= Melvyn Usselman =

Melvyn Charles Usselman (1944–2015) was a professor of chemistry at the University of Western Ontario (UWO), with a particular focus on the history of chemistry.

==Life and career==
He studied for his BSc, MA and PhD at UWO. He married Trixie Sennema. They had four children, Jasper, Charlotte, Richard and David.

He spent over 30 years researching eighteenth and nineteenth-century chemistry to write a biography of the English polymath and discoverer of the elements palladium and rhodium, William Hyde Wollaston, entitled Pure Intelligence: The Life of William Hyde Wollaston. In doing this as a professional chemist and a dedicated biographer, Usselman attempted to reproduce Wollaston's experiments from the original notes, even going so far as to assay the actual samples that Wollaston had produced which were held by Michael Faraday.

In a similar vein, earlier publications and experiments of his concern the work of other chemists in their golden age of discovery, including the Frenchmen Jacques Étienne Bérard and Claude Louis Berthollet, the Englishmen John Dalton, Thomas Thomson and Smithson Tennant, and the German Justus von Liebig.

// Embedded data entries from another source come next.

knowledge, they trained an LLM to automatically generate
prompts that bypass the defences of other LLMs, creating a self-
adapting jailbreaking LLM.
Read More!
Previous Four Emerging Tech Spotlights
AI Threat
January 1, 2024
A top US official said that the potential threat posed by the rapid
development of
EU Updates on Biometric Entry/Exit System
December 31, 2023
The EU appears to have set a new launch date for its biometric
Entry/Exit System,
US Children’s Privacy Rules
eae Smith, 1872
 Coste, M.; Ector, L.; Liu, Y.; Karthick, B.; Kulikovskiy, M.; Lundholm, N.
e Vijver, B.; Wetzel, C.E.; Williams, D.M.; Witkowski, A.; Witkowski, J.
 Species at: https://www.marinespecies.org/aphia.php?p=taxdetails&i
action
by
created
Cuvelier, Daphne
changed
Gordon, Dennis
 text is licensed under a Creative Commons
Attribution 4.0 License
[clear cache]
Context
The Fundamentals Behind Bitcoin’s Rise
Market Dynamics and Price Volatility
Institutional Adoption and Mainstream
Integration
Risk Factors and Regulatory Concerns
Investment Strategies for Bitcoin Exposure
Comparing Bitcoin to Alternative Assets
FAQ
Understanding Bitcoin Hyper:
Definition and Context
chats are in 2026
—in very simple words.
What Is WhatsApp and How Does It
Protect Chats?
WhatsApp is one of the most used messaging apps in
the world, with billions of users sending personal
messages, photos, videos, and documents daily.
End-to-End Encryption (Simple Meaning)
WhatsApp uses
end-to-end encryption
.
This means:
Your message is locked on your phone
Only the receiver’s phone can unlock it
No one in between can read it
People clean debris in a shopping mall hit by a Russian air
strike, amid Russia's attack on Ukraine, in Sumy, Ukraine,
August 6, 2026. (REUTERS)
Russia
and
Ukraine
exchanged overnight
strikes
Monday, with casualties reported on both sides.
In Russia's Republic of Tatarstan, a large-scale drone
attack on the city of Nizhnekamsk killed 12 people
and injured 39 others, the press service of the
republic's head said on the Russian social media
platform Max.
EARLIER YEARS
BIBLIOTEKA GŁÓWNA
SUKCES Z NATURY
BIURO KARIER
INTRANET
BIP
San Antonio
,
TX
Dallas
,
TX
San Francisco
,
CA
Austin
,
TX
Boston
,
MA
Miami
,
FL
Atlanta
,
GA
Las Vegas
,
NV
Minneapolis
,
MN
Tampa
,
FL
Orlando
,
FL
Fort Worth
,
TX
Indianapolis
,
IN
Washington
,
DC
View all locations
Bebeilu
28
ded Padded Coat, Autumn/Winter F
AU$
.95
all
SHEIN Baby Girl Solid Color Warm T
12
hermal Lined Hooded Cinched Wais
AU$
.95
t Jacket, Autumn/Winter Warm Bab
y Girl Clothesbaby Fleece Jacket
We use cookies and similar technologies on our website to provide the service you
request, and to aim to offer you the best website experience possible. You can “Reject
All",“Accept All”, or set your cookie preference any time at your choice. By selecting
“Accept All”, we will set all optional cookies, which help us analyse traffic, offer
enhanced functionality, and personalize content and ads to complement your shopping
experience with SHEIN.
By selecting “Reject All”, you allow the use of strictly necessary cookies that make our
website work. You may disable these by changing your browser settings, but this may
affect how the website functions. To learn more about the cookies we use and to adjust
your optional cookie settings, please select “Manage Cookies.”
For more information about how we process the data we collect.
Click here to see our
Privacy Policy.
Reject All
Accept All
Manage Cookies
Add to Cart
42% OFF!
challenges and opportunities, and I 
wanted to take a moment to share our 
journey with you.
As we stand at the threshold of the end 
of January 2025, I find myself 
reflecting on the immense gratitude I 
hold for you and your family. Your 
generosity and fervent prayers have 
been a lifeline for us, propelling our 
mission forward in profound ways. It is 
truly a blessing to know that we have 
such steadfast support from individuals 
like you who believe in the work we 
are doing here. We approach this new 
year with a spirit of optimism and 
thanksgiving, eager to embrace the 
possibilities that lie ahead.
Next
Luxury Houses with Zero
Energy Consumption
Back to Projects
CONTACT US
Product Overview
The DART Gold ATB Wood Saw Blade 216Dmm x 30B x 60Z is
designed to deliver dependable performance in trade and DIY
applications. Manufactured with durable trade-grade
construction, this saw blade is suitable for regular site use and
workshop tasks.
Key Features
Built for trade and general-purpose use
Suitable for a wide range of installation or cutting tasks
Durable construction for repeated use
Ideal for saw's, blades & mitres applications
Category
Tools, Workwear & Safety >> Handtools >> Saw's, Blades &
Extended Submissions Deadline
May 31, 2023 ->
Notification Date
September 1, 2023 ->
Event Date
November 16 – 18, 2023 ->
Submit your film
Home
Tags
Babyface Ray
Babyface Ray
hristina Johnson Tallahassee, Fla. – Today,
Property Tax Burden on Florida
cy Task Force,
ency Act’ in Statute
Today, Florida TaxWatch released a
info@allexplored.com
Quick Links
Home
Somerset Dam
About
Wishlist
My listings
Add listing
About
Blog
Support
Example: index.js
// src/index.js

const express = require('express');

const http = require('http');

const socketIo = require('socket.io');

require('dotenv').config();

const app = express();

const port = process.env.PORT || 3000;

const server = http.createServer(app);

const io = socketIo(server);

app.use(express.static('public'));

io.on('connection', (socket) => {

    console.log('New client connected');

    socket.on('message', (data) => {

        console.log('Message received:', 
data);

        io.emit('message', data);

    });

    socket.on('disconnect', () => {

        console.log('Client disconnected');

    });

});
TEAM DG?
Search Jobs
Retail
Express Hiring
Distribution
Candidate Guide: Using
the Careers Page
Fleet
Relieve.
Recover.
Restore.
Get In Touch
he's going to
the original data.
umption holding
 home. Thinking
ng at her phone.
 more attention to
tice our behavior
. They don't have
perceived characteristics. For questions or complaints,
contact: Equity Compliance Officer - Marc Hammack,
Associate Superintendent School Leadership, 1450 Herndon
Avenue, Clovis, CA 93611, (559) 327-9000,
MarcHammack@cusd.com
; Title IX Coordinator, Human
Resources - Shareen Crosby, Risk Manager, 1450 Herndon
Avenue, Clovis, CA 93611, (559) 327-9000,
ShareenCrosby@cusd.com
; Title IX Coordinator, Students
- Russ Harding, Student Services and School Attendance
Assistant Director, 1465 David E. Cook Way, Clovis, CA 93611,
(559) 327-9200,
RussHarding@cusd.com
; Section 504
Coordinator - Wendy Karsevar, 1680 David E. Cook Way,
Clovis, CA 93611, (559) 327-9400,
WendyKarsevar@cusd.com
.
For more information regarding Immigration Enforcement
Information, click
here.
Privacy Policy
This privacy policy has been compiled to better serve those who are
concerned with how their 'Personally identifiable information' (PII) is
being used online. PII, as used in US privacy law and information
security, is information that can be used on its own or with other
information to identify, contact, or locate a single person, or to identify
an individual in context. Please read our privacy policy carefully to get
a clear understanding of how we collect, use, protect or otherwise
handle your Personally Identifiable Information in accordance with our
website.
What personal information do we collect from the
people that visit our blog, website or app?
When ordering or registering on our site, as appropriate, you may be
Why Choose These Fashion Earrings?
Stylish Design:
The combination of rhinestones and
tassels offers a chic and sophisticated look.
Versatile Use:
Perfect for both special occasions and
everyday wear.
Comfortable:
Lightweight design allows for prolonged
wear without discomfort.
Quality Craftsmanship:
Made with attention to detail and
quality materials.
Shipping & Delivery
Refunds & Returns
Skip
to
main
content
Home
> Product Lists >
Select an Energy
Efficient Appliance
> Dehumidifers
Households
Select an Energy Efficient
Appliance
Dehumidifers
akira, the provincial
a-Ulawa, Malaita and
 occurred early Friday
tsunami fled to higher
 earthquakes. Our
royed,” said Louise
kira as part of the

In 1994-5 he won the Edward G.Pleva Award for Excellence in Teaching. In 1996 he won an Ontario Confederation of University Faculty Association (OCUFA) Teaching and Academic Librarianship Award. He received the :de:Liebig-Wöhler-Freundschaftspreis in 2003 for his chemical history research. He was awarded a 2004-5 University Students' Council (USC) Teaching Excellence Award
 and the USC President's Medal for Innovation in Undergraduate Teaching in 2005. He was on the USC Honour Roll five years running from 1997 to 1998.

He won a posthumous award in 2016, the Roy G. Neville Prize in Bibliography or Biography for his biography of Wollaston.

He died at Strathroy, Ontario on 23 March 2015 aged 70.